Ainsi, la Banque du Japon devrait procéder à des hausses mesurées de son taux de dépôt, après déjà quatre ajustements haussiers depuis 2024, et surtout limiter ses achats d’actifs tout en veillant à la bonne stabilité financière. Le marché de taux japonais représente donc une opportunité exceptionnelle, résultant de sa configuration technique et fondamentale, pour des investisseurs capables d’adopter des positionnements dynamiques et flexibles.

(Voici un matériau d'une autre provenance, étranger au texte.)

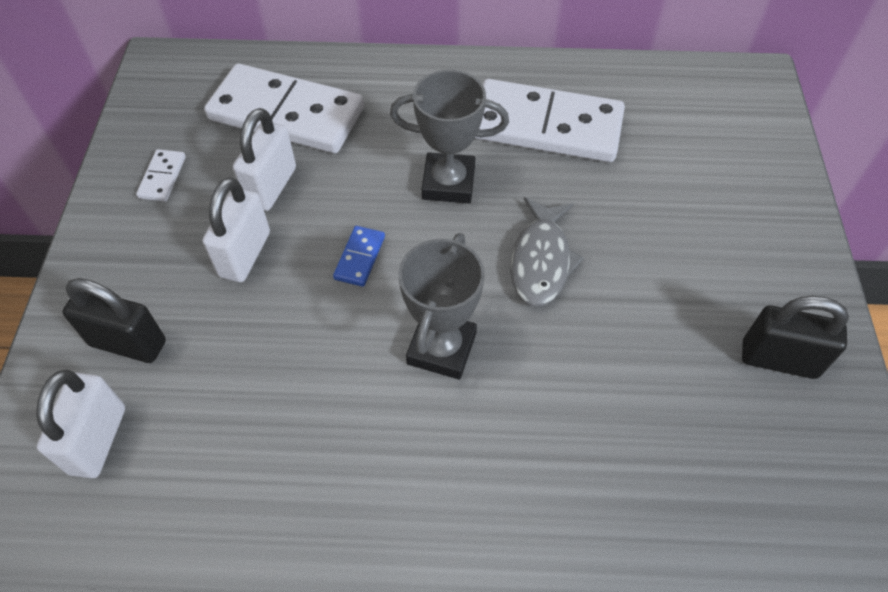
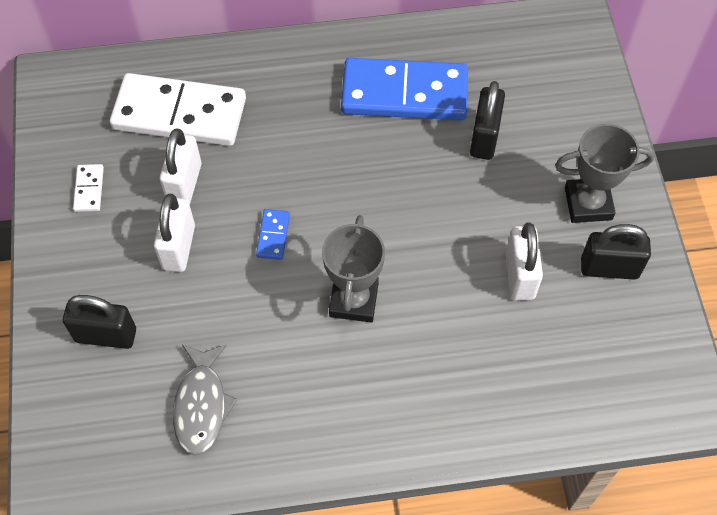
camera: 10 degrees left, 5 degrees up
(98, 440) = (107, 413): white padlock -> white padlock (519, 275)
(448, 183) = (332, 158): grey trophy -> grey trophy (588, 203)
(541, 261) = (419, 216): grey fish -> grey fish (201, 405)
(546, 126) = (404, 94): white domino -> blue domino
(634, 185) = (484, 137): none -> black padlock

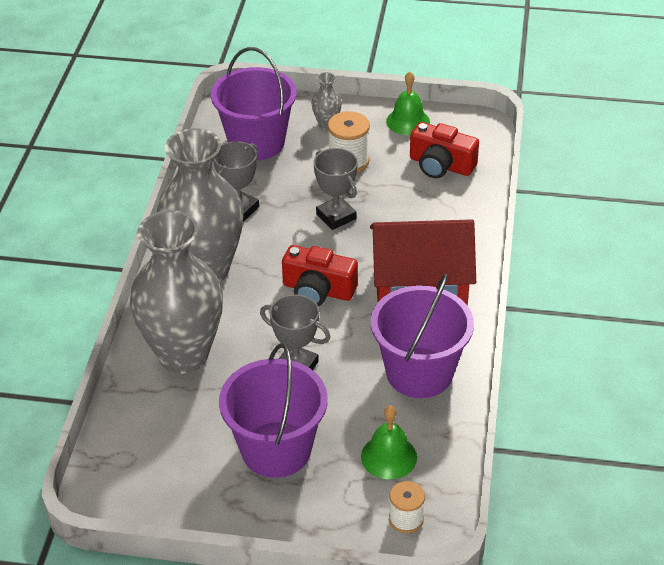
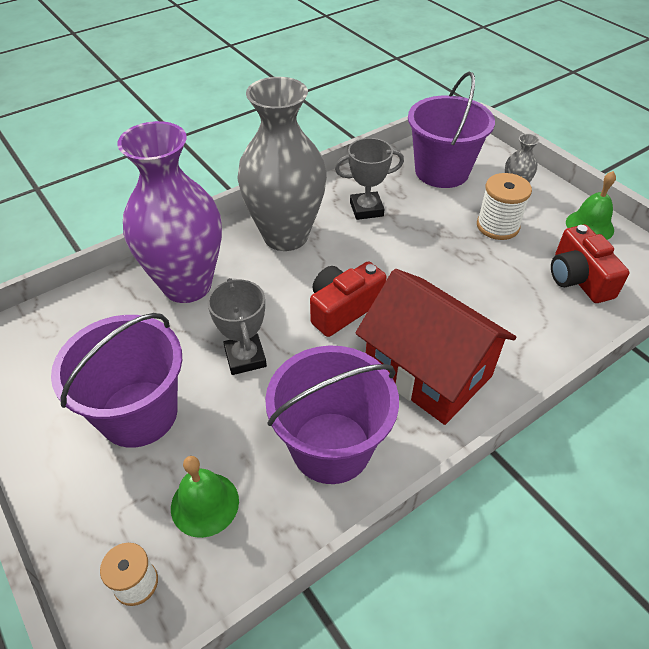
camera: 45 degrees right, 5 degrees up
(183, 355) = (187, 285): grey vase -> purple vase
(318, 290) = (343, 308): red camera -> red camera turned 75 degrees clockwise
(336, 216) = (433, 261): grey trophy -> none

Si la configuration haussière devrait continuer à prévaloir sur les parties intermédiaires de la courbe de taux, favorisée par une croissance plus vigoureuse et une inflation persistante, les extrémités longues devraient bénéficier d’une stabilité accrue après l’envolée des derniers mois, soutenue par une demande plus importante à l’heure où il devient plus rémunérateur pour les investisseurs domestiques d’acheter de la dette japonaise plutôt que des titres européens ou étasuniens couvert du risque de change.